In “Romance and Eternity” (2010) Allegro takes a random message left on his answer machine years ago and incorporates it into the work. The enigmatic message, reaffirmed by a fuzzy image of a woman on the phone, and indecipherable subtitles generate a tension between the sense of strangeness of the message and the imperative tone of the call.

Many early works by Allegro deal with the self-portrait.  “Tony Self-Portraits” and “L.A. (Los Angeles) Portraits”, both from 1977, are examples of this genre.
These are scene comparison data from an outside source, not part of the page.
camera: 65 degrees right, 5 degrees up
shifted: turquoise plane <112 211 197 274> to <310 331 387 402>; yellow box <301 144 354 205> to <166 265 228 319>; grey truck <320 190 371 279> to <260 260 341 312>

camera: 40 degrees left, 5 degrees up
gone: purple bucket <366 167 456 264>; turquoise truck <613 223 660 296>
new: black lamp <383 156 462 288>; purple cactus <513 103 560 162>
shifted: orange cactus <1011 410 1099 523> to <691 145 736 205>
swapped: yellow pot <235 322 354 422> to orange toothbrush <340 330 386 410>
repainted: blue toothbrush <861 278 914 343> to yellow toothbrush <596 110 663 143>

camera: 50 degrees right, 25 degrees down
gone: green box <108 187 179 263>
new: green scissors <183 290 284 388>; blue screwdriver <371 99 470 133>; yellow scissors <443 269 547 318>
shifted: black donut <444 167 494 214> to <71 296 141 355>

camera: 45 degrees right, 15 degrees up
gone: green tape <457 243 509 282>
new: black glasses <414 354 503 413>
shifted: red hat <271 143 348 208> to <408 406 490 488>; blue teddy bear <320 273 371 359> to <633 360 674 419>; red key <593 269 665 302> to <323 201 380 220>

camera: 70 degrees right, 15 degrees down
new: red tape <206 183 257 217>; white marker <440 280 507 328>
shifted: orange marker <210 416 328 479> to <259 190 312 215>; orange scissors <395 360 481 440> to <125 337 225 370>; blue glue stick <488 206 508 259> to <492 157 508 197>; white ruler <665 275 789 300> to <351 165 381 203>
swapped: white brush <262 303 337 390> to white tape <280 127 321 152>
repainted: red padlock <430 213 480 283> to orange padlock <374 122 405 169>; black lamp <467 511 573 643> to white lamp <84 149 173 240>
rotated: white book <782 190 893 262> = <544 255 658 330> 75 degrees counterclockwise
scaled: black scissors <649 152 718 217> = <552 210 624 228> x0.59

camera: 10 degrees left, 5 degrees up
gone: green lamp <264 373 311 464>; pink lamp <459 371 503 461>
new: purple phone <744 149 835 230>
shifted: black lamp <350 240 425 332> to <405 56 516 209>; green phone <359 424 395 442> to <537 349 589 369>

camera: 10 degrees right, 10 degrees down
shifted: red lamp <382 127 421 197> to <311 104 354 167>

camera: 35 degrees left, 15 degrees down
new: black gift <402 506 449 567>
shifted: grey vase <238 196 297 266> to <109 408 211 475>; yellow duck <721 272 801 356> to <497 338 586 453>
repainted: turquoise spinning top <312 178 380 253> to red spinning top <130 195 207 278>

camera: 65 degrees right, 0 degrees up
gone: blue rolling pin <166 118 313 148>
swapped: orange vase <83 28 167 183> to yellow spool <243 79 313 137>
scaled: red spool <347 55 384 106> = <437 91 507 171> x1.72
With a fixed camera and no guiding script, each portrait suggests the artist’s verbal intention.  They are sometimes irreverent and often times intimately confessional.  The concentration on fragmentary details of the image and the decomposition of the cinematographic frame divided into smaller sub-frames, reproduce and take apart the presence of the “self”.  This is a fundamental aspect of the series.

Towards the 1980s, the artist began a revision of his characteristic film language, releasing one of his most iconic works: “Toxic Syndrome” (1985).  Even though the filmmaker has no specific documentary intent, this experimental video is a reflection of the artistic and intellectual environment surrounding him in the1980s, and more specifically, of the local Miami art scene.  In three parts, “Toxic Syndrome” includes abstract images tied intimately to interviews, confessions and manifestos of artists and friends of the period.  Among these artists is Fernando Garcia, one of the most radical artists of that 80s scene whose idiosyncratic work remains almost forgotten.

The constant flickering of the image and the interposition of images that appear out of place, contribute to a reconstruction of the atmosphere of that epoch in the way that memory reconstructs a series events not with cool logic but with an irrational intensity.  In this sense, “Toxic Syndrome” should be understood as a simulation of memory rather than a document of the times.

In Allegro’s work, the camera concentrates on color, changes of light and shadow.  The “collage” is another technique that the artist employs.  Working with the Silkscreen printing technique, Allegro appropriates, without pre-conceived ideas, images from western art’s iconography from Muybridge to Warhol in a sort of remix where memory and chance interconnect, generating an entirely new universe free from all narrative structure.

Tony Allegro: Recent Experimental Films and Photography” is a “must see” of the recent work of this authentic creator of images.  At the same time, the exposition continues the curatorial philosophy that has distinguished The 6th Street Container since its establishment as an alternative exhibition space of experimentation, interested in the presentation of contemporary art and the rescue of the local cultural heritage so many times ignored.

Tony Allegro: Recent Experimental Films and Photography” may be seen until April 25th at The 6th Street Container, 1155 SW6th St. Miami, Florida.